§ Written task:
What are the lines from the one containing "Pokémon Horizons:) One more thing: I" through the end of the listing below? Return them exactly, and only them.
----------------
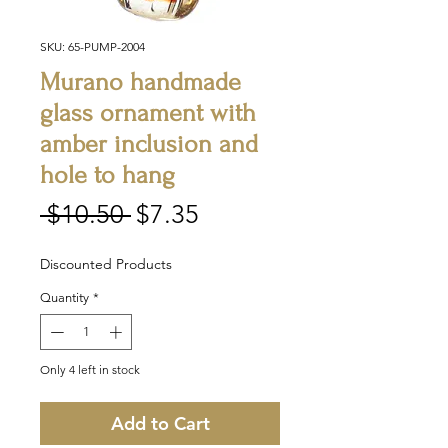
SKU: 65-PUMP-2004
Murano handmade
glass ornament with
amber inclusion and
hole to hang
Regular
Sale
 $10.50 
$7.35
Price
Price
Discounted Products
Quantity
*
Only 4 left in stock
Add to Cart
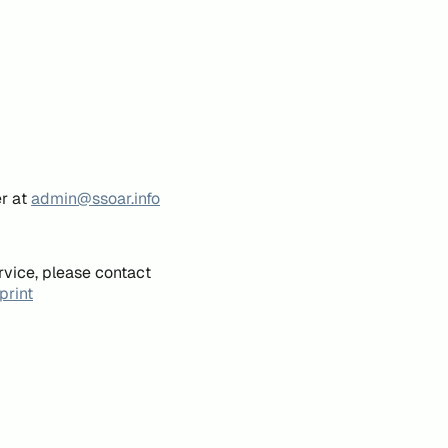
er at
admin@ssoar.info
rvice, please contact
print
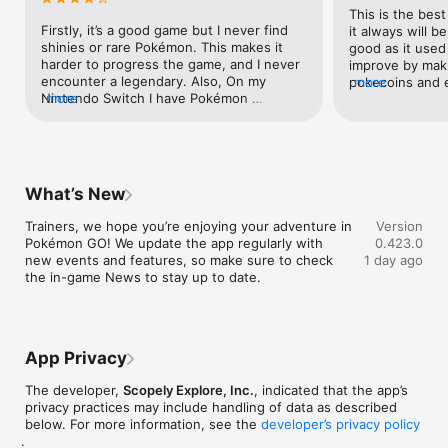
This is the best
This app is free-to-play and offers in-game purchases. An 
Firstly, it’s a good game but I never find 
it always will be
internet connection is required to play the game. Please, visit 
shinies or rare Pokémon. This makes it 
good as it used t
the official website for all information and compatibility 
harder to progress the game, and I never 
improve by mak
requirements.

encounter a legendary. Also, On my 
pokecoins and 
more
Official website: https://pokemongolive.com

Nintendo Switch I have Pokémon 
more
and enjoyable 
Support page: https://niantic.helpshift.com/hc/en/"
champions but I can’t exactly leave a 
making them ha
review, so I hope no one minds me 
also it’s pretty
putting it here I’m Pokémon Champions, I 
hunted for a shi
was testing out a new team in a casual 
getting it and t
battle when I literally had to face a master 
gets put in a co
What’s New
trainer!!! I was only rank 1 pokeball tier on 
always be my lif
double battles at the time! You need to 
listen to the p
Trainers, we hope you’re enjoying your adventure in 
Version
make the battles in casual more fair so it’s 
as this has resu
Pokémon GO! We update the app regularly with 
0.423.0
easier to try out things Back to Pokémon 
including peopl
new events and features, so make sure to check 
1 day ago
go, I wish it was easier to do research 
when it used to 
the in-game News to stay up to date.
tasks and encounter legendaries and 
so many ways th
strong Pokémon, but I still recommend 
improved and i r
this game. To finish of this review, please 
this game gets 
give Delphox and Chesnaught the respect 
mean everythin
they deserve because greninja was 
childhood and sti
App Privacy
basically the star of X & Y so you could 
know you can’t u
redeem Chesnaught and Dephox in 
that were put i
The developer,
Scopely Explore, Inc.
, indicated that the app’s
Pokémon Horizons:) One more thing: I 
has it now eg g
privacy practices may include handling of data as described
HATE THE FACT THAT IN POKÉMON 
rare shinys but 
below. For more information, see the
developer’s privacy policy
CHAMPIONS I AM ONLY POKE BALL RANK 
the future by m
.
----------------
§ Result for this task:
Pokémon Horizons:) One more thing: I 
has it now eg g
privacy practices may include handling of data as described
HATE THE FACT THAT IN POKÉMON 
rare shinys but 
below. For more information, see the
developer’s privacy policy
CHAMPIONS I AM ONLY POKE BALL RANK 
the future by m
.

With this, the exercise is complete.